**What you need to do:** All of the entries are to be printed exactly as they appear.

────

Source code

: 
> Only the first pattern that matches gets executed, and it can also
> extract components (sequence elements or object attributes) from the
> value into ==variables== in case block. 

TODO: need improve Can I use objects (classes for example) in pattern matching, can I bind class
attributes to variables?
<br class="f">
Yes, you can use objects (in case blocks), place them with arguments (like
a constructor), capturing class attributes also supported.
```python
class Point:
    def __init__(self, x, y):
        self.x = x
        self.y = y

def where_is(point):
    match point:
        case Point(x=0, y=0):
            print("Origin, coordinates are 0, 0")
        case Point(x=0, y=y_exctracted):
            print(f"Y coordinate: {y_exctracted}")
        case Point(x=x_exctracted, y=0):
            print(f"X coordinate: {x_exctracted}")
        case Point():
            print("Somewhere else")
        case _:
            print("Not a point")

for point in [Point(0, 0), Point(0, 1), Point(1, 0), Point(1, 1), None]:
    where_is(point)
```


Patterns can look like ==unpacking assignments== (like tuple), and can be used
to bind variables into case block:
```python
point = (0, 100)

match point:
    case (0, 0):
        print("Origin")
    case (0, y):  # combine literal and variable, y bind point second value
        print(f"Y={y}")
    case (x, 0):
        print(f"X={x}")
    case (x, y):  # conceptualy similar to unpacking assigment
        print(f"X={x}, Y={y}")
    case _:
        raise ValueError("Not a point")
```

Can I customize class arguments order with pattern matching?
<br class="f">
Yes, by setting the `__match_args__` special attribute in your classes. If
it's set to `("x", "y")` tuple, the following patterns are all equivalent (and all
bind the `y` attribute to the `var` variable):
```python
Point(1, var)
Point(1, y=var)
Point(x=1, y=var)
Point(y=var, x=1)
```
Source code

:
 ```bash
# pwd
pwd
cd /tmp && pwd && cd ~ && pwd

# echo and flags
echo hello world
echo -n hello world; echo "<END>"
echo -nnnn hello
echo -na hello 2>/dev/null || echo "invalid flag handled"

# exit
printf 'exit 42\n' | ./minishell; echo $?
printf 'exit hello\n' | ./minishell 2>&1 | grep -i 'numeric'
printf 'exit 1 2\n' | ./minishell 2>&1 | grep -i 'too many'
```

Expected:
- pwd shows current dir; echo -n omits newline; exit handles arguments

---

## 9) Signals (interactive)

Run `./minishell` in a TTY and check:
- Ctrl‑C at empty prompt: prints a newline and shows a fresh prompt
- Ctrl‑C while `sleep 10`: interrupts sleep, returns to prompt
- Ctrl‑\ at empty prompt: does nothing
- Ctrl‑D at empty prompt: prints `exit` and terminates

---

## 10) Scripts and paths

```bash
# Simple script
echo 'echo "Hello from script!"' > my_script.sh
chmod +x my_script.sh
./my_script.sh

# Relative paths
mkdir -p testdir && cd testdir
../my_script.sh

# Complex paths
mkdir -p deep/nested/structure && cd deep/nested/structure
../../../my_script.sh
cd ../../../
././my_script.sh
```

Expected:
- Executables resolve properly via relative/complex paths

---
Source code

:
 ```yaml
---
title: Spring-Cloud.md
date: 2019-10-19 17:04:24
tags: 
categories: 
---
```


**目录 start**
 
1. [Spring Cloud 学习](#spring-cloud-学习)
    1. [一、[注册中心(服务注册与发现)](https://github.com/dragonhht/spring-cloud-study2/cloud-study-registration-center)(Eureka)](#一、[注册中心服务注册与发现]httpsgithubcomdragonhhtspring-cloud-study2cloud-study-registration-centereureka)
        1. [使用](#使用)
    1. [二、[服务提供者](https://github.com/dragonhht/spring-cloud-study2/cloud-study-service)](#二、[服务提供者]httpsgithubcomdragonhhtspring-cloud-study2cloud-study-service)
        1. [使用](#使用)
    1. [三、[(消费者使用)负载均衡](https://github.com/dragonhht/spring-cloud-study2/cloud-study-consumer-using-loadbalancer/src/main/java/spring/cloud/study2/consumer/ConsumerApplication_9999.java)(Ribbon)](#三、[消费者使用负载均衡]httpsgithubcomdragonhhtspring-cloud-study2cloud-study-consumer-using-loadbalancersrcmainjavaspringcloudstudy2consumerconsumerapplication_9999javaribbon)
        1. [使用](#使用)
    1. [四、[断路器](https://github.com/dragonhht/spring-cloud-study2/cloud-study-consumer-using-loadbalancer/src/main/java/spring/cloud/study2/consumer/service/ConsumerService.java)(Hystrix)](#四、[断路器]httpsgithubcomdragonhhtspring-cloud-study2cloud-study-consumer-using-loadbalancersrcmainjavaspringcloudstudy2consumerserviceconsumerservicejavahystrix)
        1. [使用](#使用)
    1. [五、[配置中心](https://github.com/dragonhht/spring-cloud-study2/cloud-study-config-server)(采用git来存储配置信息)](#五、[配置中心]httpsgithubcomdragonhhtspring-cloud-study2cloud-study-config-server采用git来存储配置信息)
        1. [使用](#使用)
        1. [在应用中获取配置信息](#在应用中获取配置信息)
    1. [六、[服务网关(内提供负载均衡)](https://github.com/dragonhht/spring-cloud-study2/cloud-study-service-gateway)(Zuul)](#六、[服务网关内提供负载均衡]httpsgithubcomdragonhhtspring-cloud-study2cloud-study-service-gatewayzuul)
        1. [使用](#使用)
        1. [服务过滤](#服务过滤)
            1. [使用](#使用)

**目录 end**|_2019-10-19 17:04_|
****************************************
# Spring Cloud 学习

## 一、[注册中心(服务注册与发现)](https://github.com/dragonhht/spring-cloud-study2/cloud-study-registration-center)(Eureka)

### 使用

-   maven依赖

────

**Reply to the exercise:**
Source code

: 
> Only the first pattern that matches gets executed, and it can also
> extract components (sequence elements or object attributes) from the
> value into ==variables== in case block. 

TODO: need improve Can I use objects (classes for example) in pattern matching, can I bind class
attributes to variables?
<br class="f">
Yes, you can use objects (in case blocks), place them with arguments (like
a constructor), capturing class attributes also supported.
```python
class Point:
    def __init__(self, x, y):
        self.x = x
        self.y = y

def where_is(point):
    match point:
        case Point(x=0, y=0):
            print("Origin, coordinates are 0, 0")
        case Point(x=0, y=y_exctracted):
            print(f"Y coordinate: {y_exctracted}")
        case Point(x=x_exctracted, y=0):
            print(f"X coordinate: {x_exctracted}")
        case Point():
            print("Somewhere else")
        case _:
            print("Not a point")

for point in [Point(0, 0), Point(0, 1), Point(1, 0), Point(1, 1), None]:
    where_is(point)
```


Patterns can look like ==unpacking assignments== (like tuple), and can be used
to bind variables into case block:
```python
point = (0, 100)

match point:
    case (0, 0):
        print("Origin")
    case (0, y):  # combine literal and variable, y bind point second value
        print(f"Y={y}")
    case (x, 0):
        print(f"X={x}")
    case (x, y):  # conceptualy similar to unpacking assigment
        print(f"X={x}, Y={y}")
    case _:
        raise ValueError("Not a point")
```

Can I customize class arguments order with pattern matching?
<br class="f">
Yes, by setting the `__match_args__` special attribute in your classes. If
it's set to `("x", "y")` tuple, the following patterns are all equivalent (and all
bind the `y` attribute to the `var` variable):
```python
Point(1, var)
Point(1, y=var)
Point(x=1, y=var)
Point(y=var, x=1)
```
Source code

:
 ```bash
# pwd
pwd
cd /tmp && pwd && cd ~ && pwd

# echo and flags
echo hello world
echo -n hello world; echo "<END>"
echo -nnnn hello
echo -na hello 2>/dev/null || echo "invalid flag handled"

# exit
printf 'exit 42\n' | ./minishell; echo $?
printf 'exit hello\n' | ./minishell 2>&1 | grep -i 'numeric'
printf 'exit 1 2\n' | ./minishell 2>&1 | grep -i 'too many'
```

Expected:
- pwd shows current dir; echo -n omits newline; exit handles arguments

---

## 9) Signals (interactive)

Run `./minishell` in a TTY and check:
- Ctrl‑C at empty prompt: prints a newline and shows a fresh prompt
- Ctrl‑C while `sleep 10`: interrupts sleep, returns to prompt
- Ctrl‑\ at empty prompt: does nothing
- Ctrl‑D at empty prompt: prints `exit` and terminates

---

## 10) Scripts and paths

```bash
# Simple script
echo 'echo "Hello from script!"' > my_script.sh
chmod +x my_script.sh
./my_script.sh

# Relative paths
mkdir -p testdir && cd testdir
../my_script.sh

# Complex paths
mkdir -p deep/nested/structure && cd deep/nested/structure
../../../my_script.sh
cd ../../../
././my_script.sh
```

Expected:
- Executables resolve properly via relative/complex paths

---
Source code

:
 ```yaml
---
title: Spring-Cloud.md
date: 2019-10-19 17:04:24
tags: 
categories: 
---
```


**目录 start**
 
1. [Spring Cloud 学习](#spring-cloud-学习)
    1. [一、[注册中心(服务注册与发现)](https://github.com/dragonhht/spring-cloud-study2/cloud-study-registration-center)(Eureka)](#一、[注册中心服务注册与发现]httpsgithubcomdragonhhtspring-cloud-study2cloud-study-registration-centereureka)
        1. [使用](#使用)
    1. [二、[服务提供者](https://github.com/dragonhht/spring-cloud-study2/cloud-study-service)](#二、[服务提供者]httpsgithubcomdragonhhtspring-cloud-study2cloud-study-service)
        1. [使用](#使用)
    1. [三、[(消费者使用)负载均衡](https://github.com/dragonhht/spring-cloud-study2/cloud-study-consumer-using-loadbalancer/src/main/java/spring/cloud/study2/consumer/ConsumerApplication_9999.java)(Ribbon)](#三、[消费者使用负载均衡]httpsgithubcomdragonhhtspring-cloud-study2cloud-study-consumer-using-loadbalancersrcmainjavaspringcloudstudy2consumerconsumerapplication_9999javaribbon)
        1. [使用](#使用)
    1. [四、[断路器](https://github.com/dragonhht/spring-cloud-study2/cloud-study-consumer-using-loadbalancer/src/main/java/spring/cloud/study2/consumer/service/ConsumerService.java)(Hystrix)](#四、[断路器]httpsgithubcomdragonhhtspring-cloud-study2cloud-study-consumer-using-loadbalancersrcmainjavaspringcloudstudy2consumerserviceconsumerservicejavahystrix)
        1. [使用](#使用)
    1. [五、[配置中心](https://github.com/dragonhht/spring-cloud-study2/cloud-study-config-server)(采用git来存储配置信息)](#五、[配置中心]httpsgithubcomdragonhhtspring-cloud-study2cloud-study-config-server采用git来存储配置信息)
        1. [使用](#使用)
        1. [在应用中获取配置信息](#在应用中获取配置信息)
    1. [六、[服务网关(内提供负载均衡)](https://github.com/dragonhht/spring-cloud-study2/cloud-study-service-gateway)(Zuul)](#六、[服务网关内提供负载均衡]httpsgithubcomdragonhhtspring-cloud-study2cloud-study-service-gatewayzuul)
        1. [使用](#使用)
        1. [服务过滤](#服务过滤)
            1. [使用](#使用)

**目录 end**|_2019-10-19 17:04_|
****************************************
# Spring Cloud 学习

## 一、[注册中心(服务注册与发现)](https://github.com/dragonhht/spring-cloud-study2/cloud-study-registration-center)(Eureka)

### 使用

-   maven依赖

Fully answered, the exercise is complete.